Exploring The Commonalities of The Mediterranean Region

Classical Literature in the Arabic, Persian and Turkish Languages as a Supranational Poetical System

Our world is in an ever-worsening crisis. The Muslim world especially is in a difficult situation because it is engaged in conflict at several fronts: it is simultaneously exposed to an aggression of several western countries, as well as to devastating inter- Muslim wars, leading it to a complete chaos and destruction. At a time of this utter destruction, increasing phobias and dehumanisation of our world, every attempt at finding a strong hold for its humanisation and integration as a successful unity in differences is precious. Research and presentation of culture – thus, literature as well – in the period of late classicism of the Muslim world can be a very functional means to achieve this goal. In that sense, it is always beneficial to emphasise that one of the main reasons for a dramatic crisis in the Muslim world is that it has brought the Text (The Qur’an) out of the Context (reality).
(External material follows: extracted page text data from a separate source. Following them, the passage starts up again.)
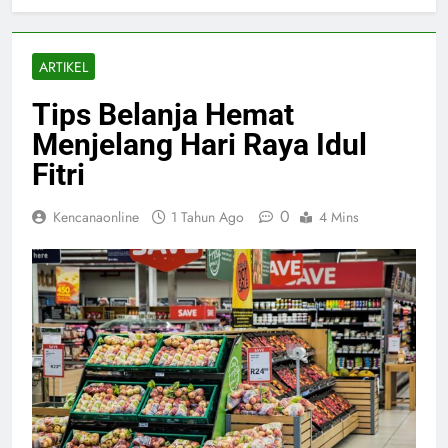
ARTIKEL
Tips Belanja Hemat
Menjelang Hari Raya Idul
Fitri
0
Kencanaonline
1 Tahun Ago
4 Mins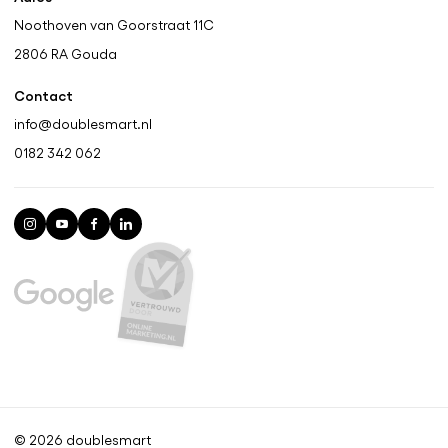
Noothoven van Goorstraat 11C
2806 RA
Gouda
Contact
info@doublesmart.nl
0182 342 062
© 2026 doublesmart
The problem does not rest in the Text itself; rather, one of the main causes of the crisis is the incorrect relationship of the Muslim contemporariness towards the Text. For, in the Muslim world, the Qur’an – as the pivotal Text of its faith, culture and history – has created and motivated the Muslim society as a subject throughout history, and for as long as Muslims had understood it correctly, they had been planetary successful. Consequently, I am of the opinion that it is useful, for the purpose of understanding the contemporariness, to observe the successful past/history of the Muslim world in various aspects.

In other words, the crisis is generated also by a wrong interpretation of the past of the Muslim world, where differences are given primacy and are transferred into dramatic contemporary conflicts. Opposite to that, in the classical period of what we call Oriental-Islamic culture, the Muslim society was the enlightened, thus, a creative subject that was enlightened and to a certain extent culturally homogenised by its Text. As such, the subject acted very creatively also in contact with other cultures (Ancient Greek culture, Indian culture in Sanskrit, the Pahlavi culture, etc.) and it decisively contributed to what is known as the European Renaissance upon which the European culture rests.